La Vice-Ministre des affaires étrangères de la Pologne, Mme Henryka Mościcka-Dendys, et son homologue belge, M. Didier Reynders, ont tous deux soutenu l’initiative de la France et du Mexique visant à empêcher l’usage par les membres permanents du Conseil de sécurité du droit de veto en cas d’« atrocités de masse ». En application de cette proposition, qui a accueilli à ce jour l’appui de 70 États, les membres permanents du Conseil s’engageraient volontairement et collectivement à ne pas exercer ce droit. « Un veto trop longtemps utilisé entache la crédibilité du Conseil de sécurité et de l’ensemble de l’ONU », a estimé le représentant du Royaume-Uni, M. Matthew Rycroft.
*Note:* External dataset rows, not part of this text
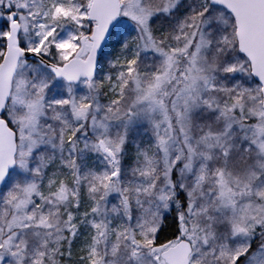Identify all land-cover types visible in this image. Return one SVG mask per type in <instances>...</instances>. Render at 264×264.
<instances>
[{
    "label": "snow or ice",
    "instance_id": "1",
    "mask_svg": "<svg viewBox=\"0 0 264 264\" xmlns=\"http://www.w3.org/2000/svg\"><path fill=\"white\" fill-rule=\"evenodd\" d=\"M0 264H264V0H0Z\"/></svg>",
    "mask_w": 264,
    "mask_h": 264
}]
</instances>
Certains, tel le Ministre nigérian des affaires étrangères, M. Aminu Wali, ont prôné l’« expansion de l’approche régionale, qui est une passerelle entre les efforts nationaux et mondiaux dans le règlement des conflits ». Il faut ainsi parfois, selon lui, « construire des passerelles quel que soit le conflit ».
M. Wali a, en particulier, étayé sa démonstration avec l’exemple de la lutte contre Boko Haram dans sa région. De même, « le lien entre l’Union africaine, l’Union européenne et l’ONU démontre ce qui peut être fait avec le Programme conjoint d’appui qui, en matière de coopération, a donné des résultats tangibles ».
M. Chergui a, pour sa part, présenté les principes qui devraient guider les différentes configurations de partenariat entre l’Union africaine et l’ONU et d’autres, comme ceux de la sécurité collective dans le cadre du Chapitre VIII de la Charte des Nations Unies, de l’appui à l’appropriation et à l’établissement de priorités par le continent africain ou de la division des tâches sur la base de la complémentarité.
Enfin, le représentant de la Chine, M. Liu Jieyi, a indiqué que son pays, qui établira un fonds de développement d’un milliard de dollars sur 10 ans pour soutenir les activités de l’ONU en faveur du développement, affecterait 8 000 soldats aux forces en attente du maintien de la paix. Elle octroiera enfin 100 millions de dollars à l’Union africaine pour appuyer la force africaine en attente et renforcer ainsi sa capacité à résoudre les crises sur le continent.